From Highlands to Henge – No Glaciers Needed

The new Clarke et al. (2026)* paper in the Journal of Quaternary Science refines the Altar Stone’s likely source to Caithness in northeast Scotland. It tests whether ice could have helped move it south. The science itself is careful and measured: no direct glacial pathway to Stonehenge, major chronological and evidential problems with the Dogger Bank idea, and glacial pathways are merely models. Yet the media exploded with “glaciers moved it.”

The Headlines That Did the Damage


  • “Stonehenge altar ‘travelled down on glacier from Scotland’”The Times
  • “Stonehenge altar may have travelled from Scotland by glacier”The Telegraph
  • “Stonehenge mystery: Altar stone moved by glacier and ancient rescue mission” — ITV News
  • “Stonehenge altar stone may have travelled from Scotland via glacier” — PA / Daily Mail and many others

Media Spin in Action: Even the Daily Mail Played Both Sides

On 4 June 2026 the Daily Mail ran two contrasting stories on the same paper.

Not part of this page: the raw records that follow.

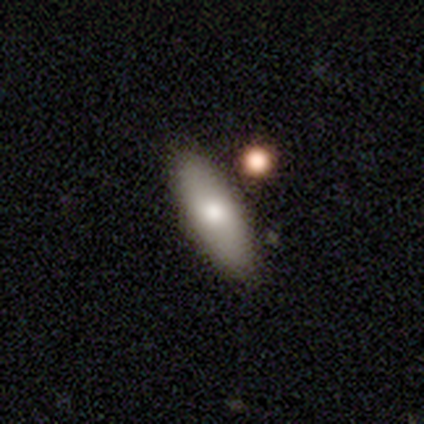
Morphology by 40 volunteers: This is clearly a smooth galaxy (92%). How rounded: possibly in between (57%). Merging: clearly none (89%).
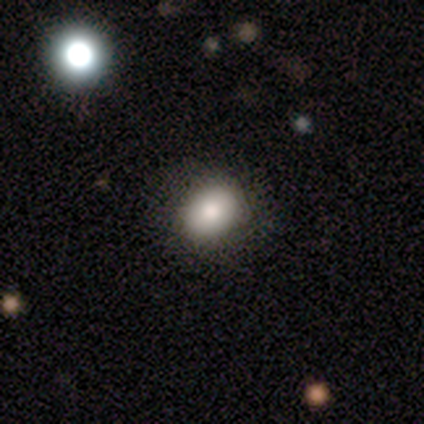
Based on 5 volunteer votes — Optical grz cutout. It shows a smooth galaxy with no disk features (60%) that is in between round and cigar-shaped (67%). Merging: none (100%).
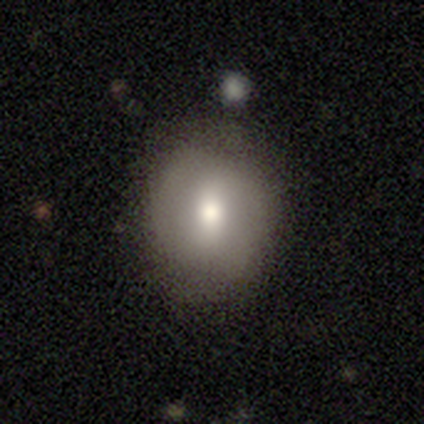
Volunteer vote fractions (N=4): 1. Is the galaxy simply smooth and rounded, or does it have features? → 75% smooth, 25% star or artifact, 0% featured or disk.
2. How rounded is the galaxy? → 67% round, 33% in between, 0% cigar-shaped.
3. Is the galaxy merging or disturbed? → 100% none, 0% minor disturbance, 0% major disturbance, 0% merger.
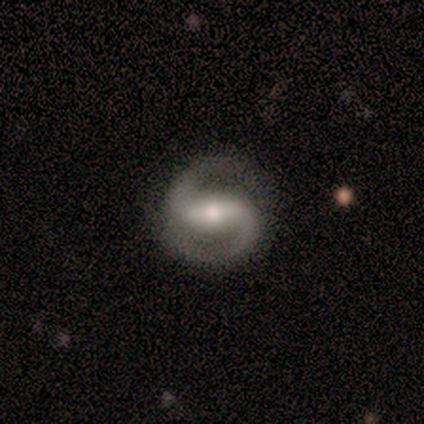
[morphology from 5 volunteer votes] Smooth or featured: featured or disk — 100%
Edge-on disk: no — 100%
Bar: no — 60% (strong — 20%)
Spiral arms: yes — 100%
Spiral winding: loose — 60% (medium — 40%)
Spiral arm count: 2 — 100%
Bulge size: small — 60% (moderate — 40%)
Merging: none — 100%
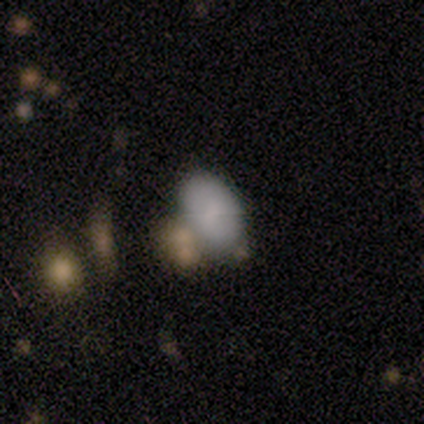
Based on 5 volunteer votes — Smooth or featured? 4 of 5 (80%) said smooth. How rounded? 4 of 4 (100%) said in between. Merging? 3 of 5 (60%) said none.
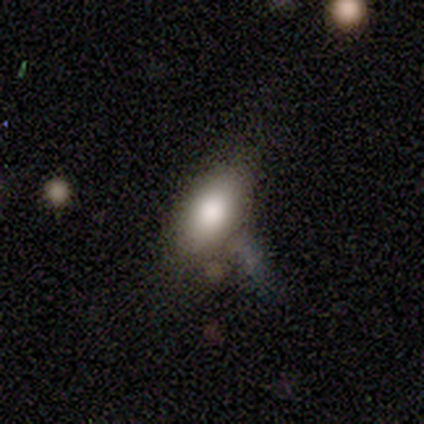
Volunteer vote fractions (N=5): Volunteers were most divided on "merging": none: 60%, minor disturbance: 20%, merger: 20%, major disturbance: 0%. More confident: smooth or featured — smooth (100%); how rounded — in between (100%).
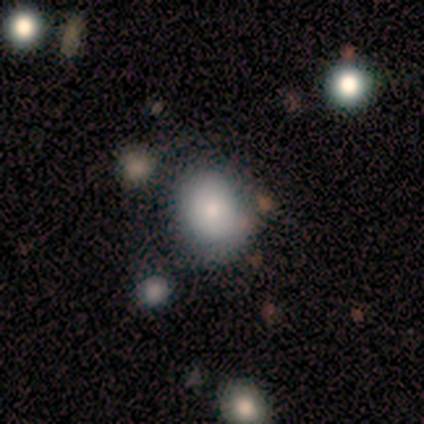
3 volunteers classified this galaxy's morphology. This is likely a smooth galaxy (67%). How rounded: possibly round (50%, tied with in between). Merging: likely none (67%).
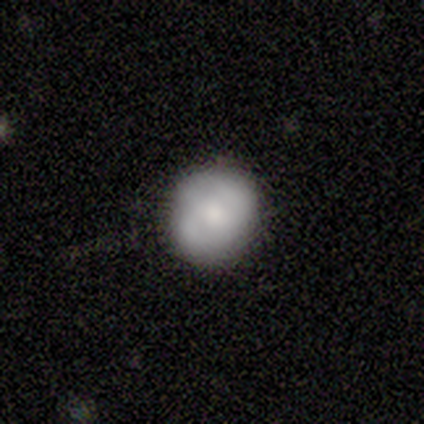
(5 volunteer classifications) Volunteers were most divided on "smooth or featured" (2-way tie): featured or disk: 40%, star or artifact: 40%, smooth: 20%; "spiral arms" (2-way tie): yes: 50%, no: 50%. More confident: edge-on disk — no (100%); bar — no (100%); spiral winding — tight (100%); spiral arm count — 2 (100%); bulge size — moderate (100%); merging — none (67%).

The PA syndicated version used the clickbait glacial headline, while their own Science desk correctly led with:
“The grains of sand that solve Stonehenge mystery after 5,000 years: Scientists uncover new evidence key stone was moved hundreds of miles by HUMANS – and not glaciers.”

This shows how the same study can be framed in completely different ways depending on who writes the headline.

Why Journalists Love the Lazy Hook

“Glacier moves mysterious Stonehenge stone” is simple, dramatic, and mysterious. It generates clicks. The far more impressive reality — that Neolithic people organised the long-distance transport of a carefully dressed 6-tonne slab — requires context and nuance, so it loses out.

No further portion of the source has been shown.